Questions on the material.
#1 Which column names does the freqTable function in the R functions file assign to its table? List all of them.
#2 Duplicate a passage of the R functions file word for word, beginning at the words "bla$median=median(werte, na.rm=T)" and stopping after "bla$var=var(werte, na.rm=T)".

Reading passage.
[Start of section]

R/functions.R

Defines functions compare.lm pairwise.chisq.test lon.lat.osm ztrans sens.spec KInormal_u KInormal_a KIbinomial_u KIbinomial_a kenngroessen freqTable

Documented in compare.lm freqTable kenngroessen KIbinomial_a KIbinomial_u KInormal_a KInormal_u lon.lat.osm pairwise.chisq.test sens.spec ztrans

####################################################
# In order to let roxygen2() create all man pages, #
# you must run the following command:              #
#       roxygen2::roxygenise()                     #
####################################################


#' create a frequency table
#'
#' returns a frequency table with absolute and relative frequencies and cumulated frequencies
#' @param werte factor with obeserved data
#'
#' @return dataframe table
#'
#' @examples
#' x <- ceiling(stats::rnorm(20))
#' freqTable(x)
#'
#' @export
#---------------------------------------------------------------
freqTable <- function(werte){
  x <- table(werte)
  tabelle <- data.frame(x)
  tabelle$freqcum <- cumsum(x)
  tabelle$relfreq <- round(x/length(werte)*100,2)
  tabelle$relcum  <- cumsum(round(x/length(werte)*100,2))
  colnames(tabelle) <- c("Wert", "Haeufig", "Hkum", "Relativ", "Rkum")
  #tabelle$Wert <- as.numeric(as.vector(tabelle$Wert))
  return(tabelle)
}
#---------------------------------------------------------------


#' create a tibble with kenngroessen
#'
#' returns a tibble with all kenngroessen
#' @param werte numeric vector
#'
#' @return tibble with all kenngroessen
#'
#' @import statip
#' @importFrom stats IQR median qnorm qt quantile sd var
#' @examples
#' x <- ceiling(stats::rnorm(20))
#' kenngroessen(x)
#'
#' @export
#---------------------------------------------------------------
kenngroessen <- function(werte){
  bla <- data.frame(0)
  bla$modus=paste(as.character(statip::mfv(werte)), collapse="|")
  bla$mean=mean(werte, na.rm=T)
  bla$median=median(werte, na.rm=T)
  bla$p25=quantile(werte,0.25,type=6)
  bla$p75=quantile(werte,0.75,type=6)
  bla$iqr=IQR(werte,type=6)
  bla$sd=sd(werte, na.rm=T)
  bla$var=var(werte, na.rm=T)
  bla$VK= (sd(werte, na.rm=T)/mean(werte,na.rm=T))
  return(bla[-1])

[End of section]

Data listing.
[Start of section]

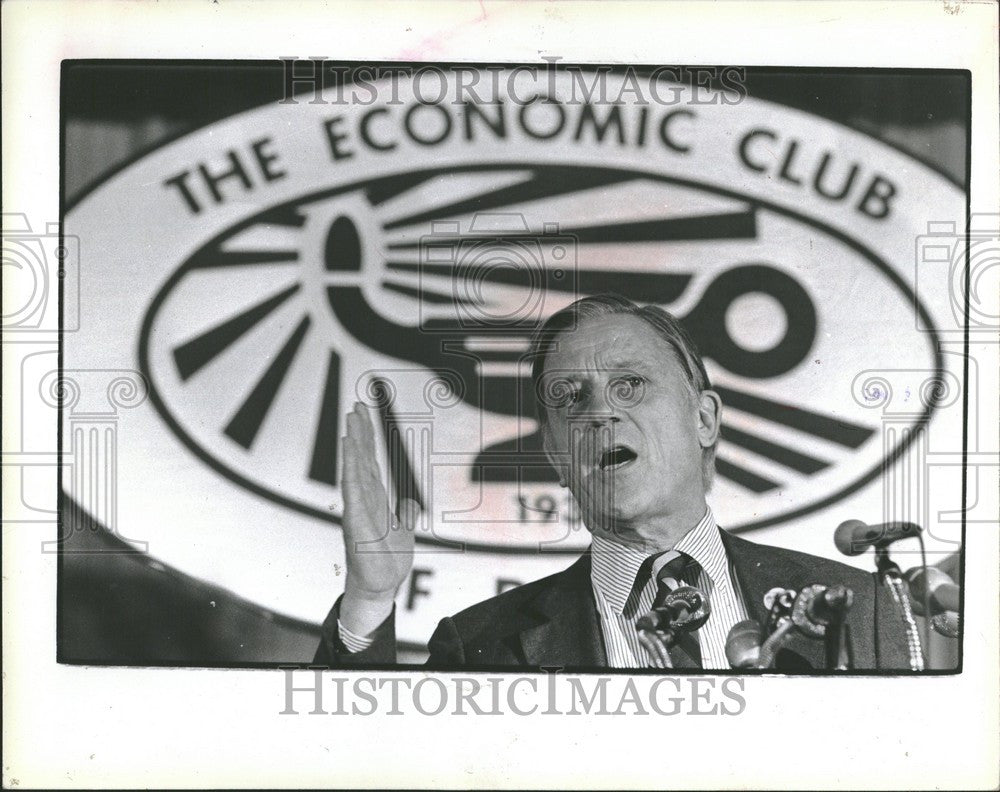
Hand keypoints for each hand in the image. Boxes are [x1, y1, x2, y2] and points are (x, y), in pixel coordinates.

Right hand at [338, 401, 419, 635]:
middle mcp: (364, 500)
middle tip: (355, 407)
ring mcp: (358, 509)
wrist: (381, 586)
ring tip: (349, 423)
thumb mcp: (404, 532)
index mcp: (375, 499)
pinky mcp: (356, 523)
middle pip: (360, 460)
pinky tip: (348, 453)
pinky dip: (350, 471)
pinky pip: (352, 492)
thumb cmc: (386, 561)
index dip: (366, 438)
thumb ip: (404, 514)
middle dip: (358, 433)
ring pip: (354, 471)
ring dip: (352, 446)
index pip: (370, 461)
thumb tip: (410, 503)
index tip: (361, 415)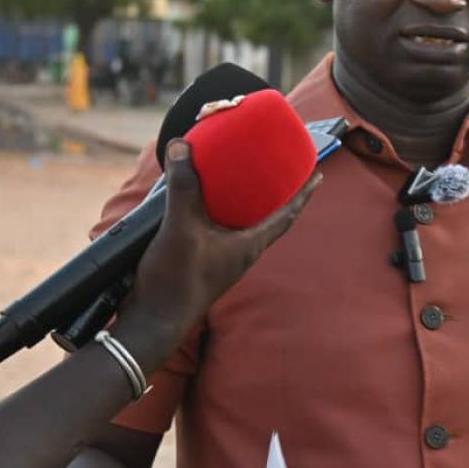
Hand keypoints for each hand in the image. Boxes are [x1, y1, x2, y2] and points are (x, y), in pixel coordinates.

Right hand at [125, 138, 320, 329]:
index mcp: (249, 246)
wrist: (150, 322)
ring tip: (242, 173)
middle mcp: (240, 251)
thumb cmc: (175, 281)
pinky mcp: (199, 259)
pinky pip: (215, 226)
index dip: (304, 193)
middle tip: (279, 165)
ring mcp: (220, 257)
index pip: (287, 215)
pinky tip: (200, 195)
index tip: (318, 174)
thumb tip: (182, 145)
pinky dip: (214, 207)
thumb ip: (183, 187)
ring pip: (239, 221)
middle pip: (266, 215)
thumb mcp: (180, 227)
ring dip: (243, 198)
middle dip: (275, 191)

[End of section]
[Start of section]

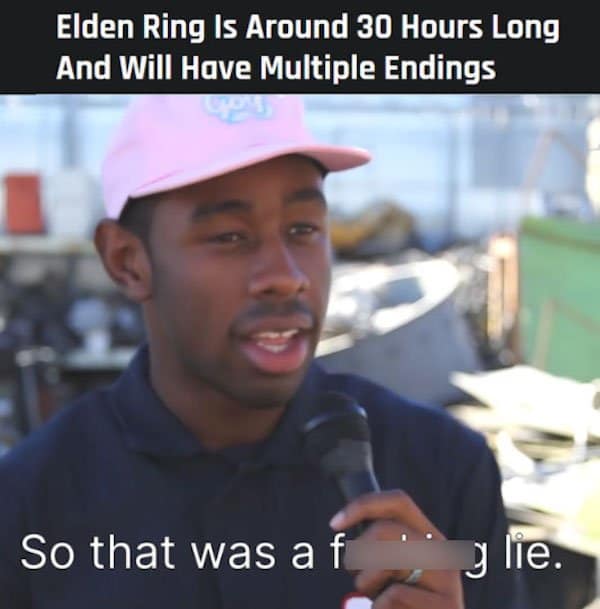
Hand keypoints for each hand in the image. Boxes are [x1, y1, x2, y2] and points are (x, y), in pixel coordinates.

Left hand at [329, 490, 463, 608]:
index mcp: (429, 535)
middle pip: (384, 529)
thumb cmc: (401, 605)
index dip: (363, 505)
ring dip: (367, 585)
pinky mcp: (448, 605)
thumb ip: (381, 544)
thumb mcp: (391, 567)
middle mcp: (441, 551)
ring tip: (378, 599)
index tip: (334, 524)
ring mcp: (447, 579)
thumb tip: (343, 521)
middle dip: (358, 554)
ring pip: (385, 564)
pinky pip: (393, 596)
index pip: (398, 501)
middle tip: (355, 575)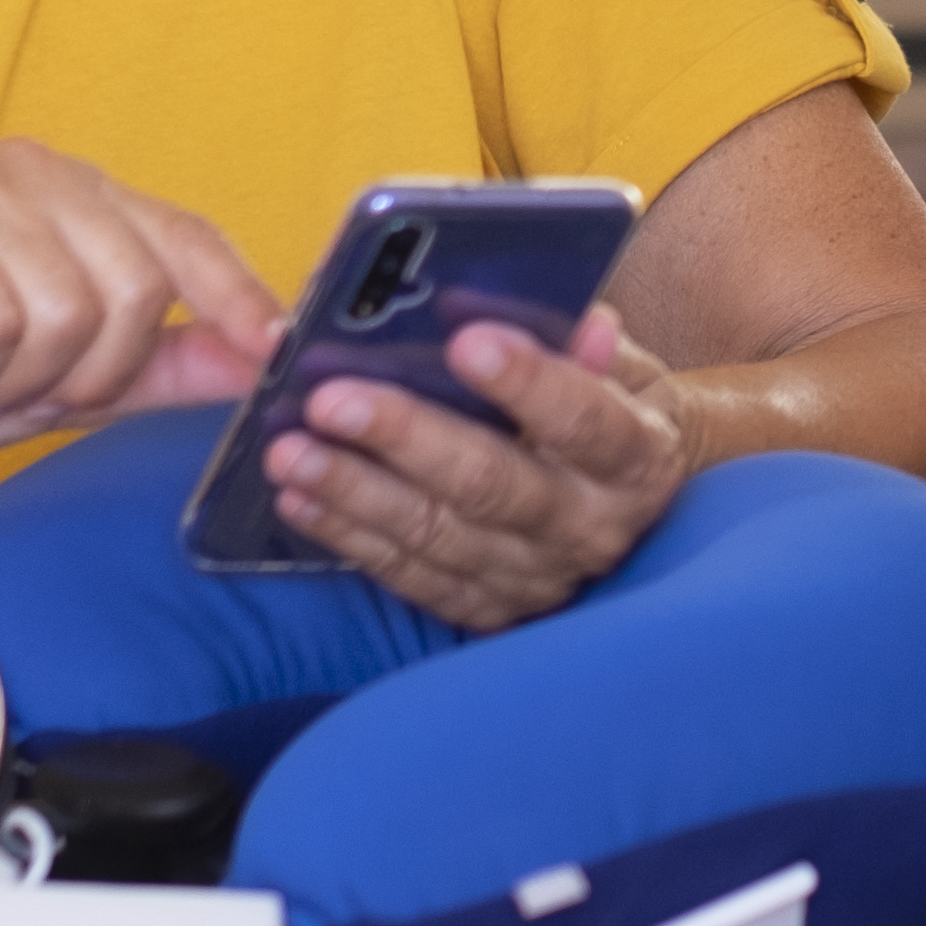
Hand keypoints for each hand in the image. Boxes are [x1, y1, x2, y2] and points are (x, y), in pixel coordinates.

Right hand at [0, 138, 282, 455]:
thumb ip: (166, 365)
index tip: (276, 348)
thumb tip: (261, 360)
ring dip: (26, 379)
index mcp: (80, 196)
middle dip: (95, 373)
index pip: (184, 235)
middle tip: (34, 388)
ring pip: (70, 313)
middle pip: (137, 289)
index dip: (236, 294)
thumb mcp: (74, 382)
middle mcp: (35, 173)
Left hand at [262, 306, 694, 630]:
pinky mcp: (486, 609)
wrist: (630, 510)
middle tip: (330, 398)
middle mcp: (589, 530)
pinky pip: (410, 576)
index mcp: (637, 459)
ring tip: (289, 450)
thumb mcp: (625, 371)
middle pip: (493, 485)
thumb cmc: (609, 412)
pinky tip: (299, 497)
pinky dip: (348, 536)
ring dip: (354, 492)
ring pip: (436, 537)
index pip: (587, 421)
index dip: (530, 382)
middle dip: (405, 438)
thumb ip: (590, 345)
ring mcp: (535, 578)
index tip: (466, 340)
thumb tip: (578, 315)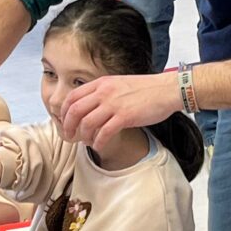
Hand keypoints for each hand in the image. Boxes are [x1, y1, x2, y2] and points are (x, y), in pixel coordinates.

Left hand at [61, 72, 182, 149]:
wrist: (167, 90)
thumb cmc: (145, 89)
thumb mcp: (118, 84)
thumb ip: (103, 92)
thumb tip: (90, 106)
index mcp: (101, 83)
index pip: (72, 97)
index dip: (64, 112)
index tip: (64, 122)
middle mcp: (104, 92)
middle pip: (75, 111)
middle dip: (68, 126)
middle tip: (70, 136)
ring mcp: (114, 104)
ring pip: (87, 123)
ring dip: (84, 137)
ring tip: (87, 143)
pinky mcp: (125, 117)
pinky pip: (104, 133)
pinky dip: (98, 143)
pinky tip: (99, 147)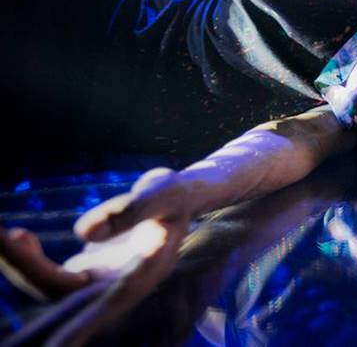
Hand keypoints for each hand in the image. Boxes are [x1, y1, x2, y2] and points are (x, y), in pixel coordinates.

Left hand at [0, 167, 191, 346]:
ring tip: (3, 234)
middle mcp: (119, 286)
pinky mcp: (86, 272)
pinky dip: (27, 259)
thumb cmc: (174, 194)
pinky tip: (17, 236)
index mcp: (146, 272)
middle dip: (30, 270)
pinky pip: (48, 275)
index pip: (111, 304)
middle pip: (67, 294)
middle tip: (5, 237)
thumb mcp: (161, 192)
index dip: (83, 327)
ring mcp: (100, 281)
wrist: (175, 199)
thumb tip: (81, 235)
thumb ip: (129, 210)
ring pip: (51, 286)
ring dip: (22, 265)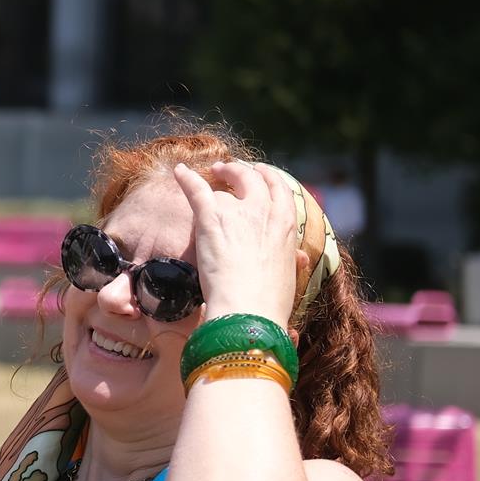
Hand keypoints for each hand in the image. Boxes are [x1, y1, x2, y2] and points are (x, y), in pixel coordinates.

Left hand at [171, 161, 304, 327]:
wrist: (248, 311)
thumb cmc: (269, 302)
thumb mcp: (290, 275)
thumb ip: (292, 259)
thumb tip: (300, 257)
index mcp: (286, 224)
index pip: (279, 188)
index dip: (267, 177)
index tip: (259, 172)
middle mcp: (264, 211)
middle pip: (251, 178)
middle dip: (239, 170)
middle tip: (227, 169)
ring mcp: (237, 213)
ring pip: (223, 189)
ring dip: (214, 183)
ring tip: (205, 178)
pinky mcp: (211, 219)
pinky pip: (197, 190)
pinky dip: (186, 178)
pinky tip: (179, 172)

[End of section]

Responses.
#1 Wert, Haeufig, Hkum, Relativ, Rkum

#2
bla$median=median(werte, na.rm=T)
  bla$p25=quantile(werte,0.25,type=6)
  bla$p75=quantile(werte,0.75,type=6)
  bla$iqr=IQR(werte,type=6)
  bla$sd=sd(werte, na.rm=T)
  bla$var=var(werte, na.rm=T)